Does the Minister agree that the poor are again on the receiving end of his cruel logic, which is that under the guise of concentrating help on those in greatest need, those who receive help, whose numbers are fewer than under the previous schemes, will receive less help individually both in real and in money terms?

Mr. Jenkin

No doubt we shall have an opportunity later in the Session to explore these matters. The fact is that under my right hon. and learned Friend's Budget last June, with the tax changes that were made and the benefits increases that were announced, the great majority of people will actually be a little better off.

Mr. Cormack

rose

Mr. Speaker

Order. I think that it will hold the balance if I call the hon. Gentleman.

Mr. Cormack

Is it not nauseating to listen to some Opposition statements bearing in mind that, according to many statements made at the Labour Party conference and elsewhere, the poor suffered far more in the five years of the Labour Government than in any previous period? [Interruption.]

Mr. Jenkin

My hon. Friend is quite right. The basic truth remains that the amount of help that we can afford to give to people at the bottom of the income scale—the standard of living of the poorest in this country—depends overwhelmingly more on the ability of the country to create resources than on tinkering about with the redistribution of wealth.

Mr.
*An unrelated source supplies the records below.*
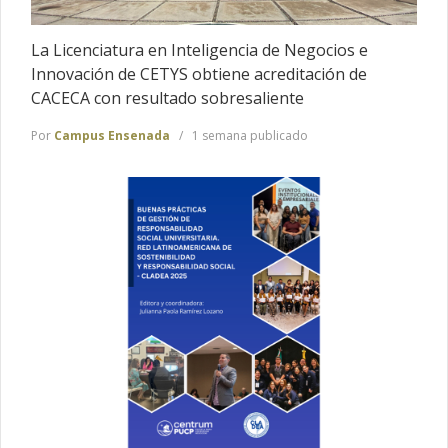
La Licenciatura en Inteligencia de Negocios e
Innovación de CETYS obtiene acreditación de
CACECA con resultado sobresaliente
Por
Campus Ensenada
1 semana publicado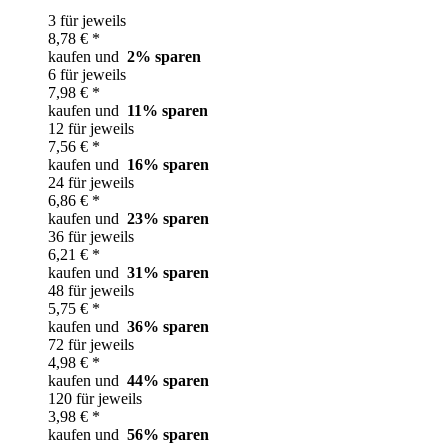
3 für jeweils
8,78 € *
kaufen und
2
% sparen
6 für jeweils
7,98 € *
kaufen und
11
% sparen
12 für jeweils
7,56 € *
kaufen und
16
% sparen
24 für jeweils
6,86 € *
kaufen und
23
% sparen
36 für jeweils
6,21 € *
kaufen und
31
% sparen
48 für jeweils
5,75 € *
kaufen und
36
% sparen
72 für jeweils
4,98 € *
kaufen und
44
% sparen
120 für jeweils
3,98 € *
kaufen und
56
% sparen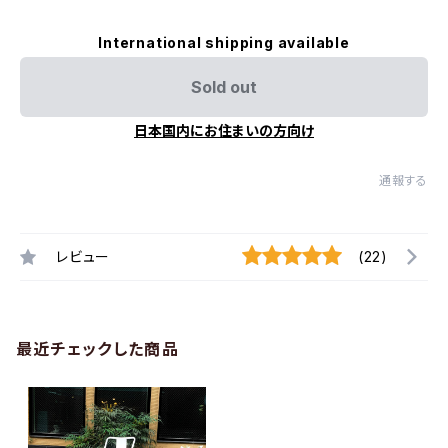
International shipping available
Sold out
日本国内にお住まいの方向け
通報する
レビュー
(22)
最近チェックした商品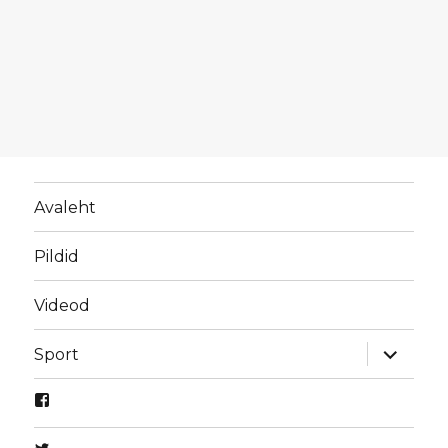
Avaleht
Pildid
Videod
laienda
Sport
alamme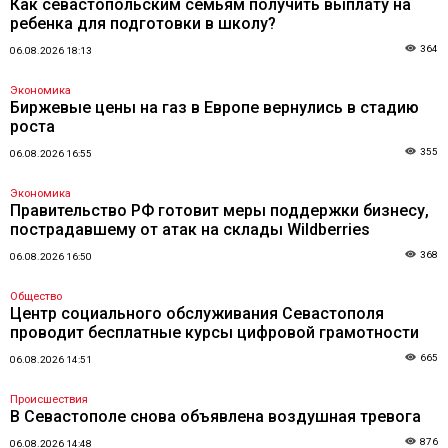
Как севастопольским семьям получить выплату на
ребенка для подготовки в школу?
364
06.08.2026 18:13
Экономика
Биржевые цены на газ в Европе вернулись в стадию
роста
355
06.08.2026 16:55
Экономика
Правительство РФ готовит меры поддержки бизнесу,
пострадавшему от атак на склады Wildberries
368
06.08.2026 16:50
Общество
Центр социального обслуживания Севастополя
проводит бесплатные курсы цифровой грамотности
665
06.08.2026 14:51
Происшествия
В Севастополе снова объявлена воздушная тревога
876
06.08.2026 14:48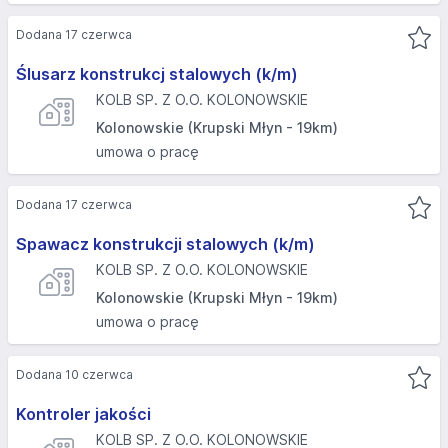
Dodana 17 czerwca
Ślusarz konstrukcj stalowych (k/m)
KOLB SP. Z O.O. KOLONOWSKIE
Kolonowskie (Krupski Młyn - 19km)
umowa o pracę
Dodana 17 czerwca
Spawacz konstrukcji stalowych (k/m)
KOLB SP. Z O.O. KOLONOWSKIE
Kolonowskie (Krupski Młyn - 19km)
umowa o pracę
Dodana 10 czerwca
Kontroler jakości
KOLB SP. Z O.O. KOLONOWSKIE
Orme

rose

Mr. Speaker

Order. Before I call the Opposition Front Bench spokesman, I thought I heard someone say "You are lying". It is not my habit to lie, and it is an unparliamentary expression, which should not have been used.

Mr. Orme

Does the right hon. Gentleman agree that the basis of his statement means that there will be a reduction in support, for people who need it, from £45 million to £16½ million? I assure him that we shall return to this matter time and time again.

Mr. Jenkin

I think that that merely shows the sterility of the right hon. Gentleman's mind.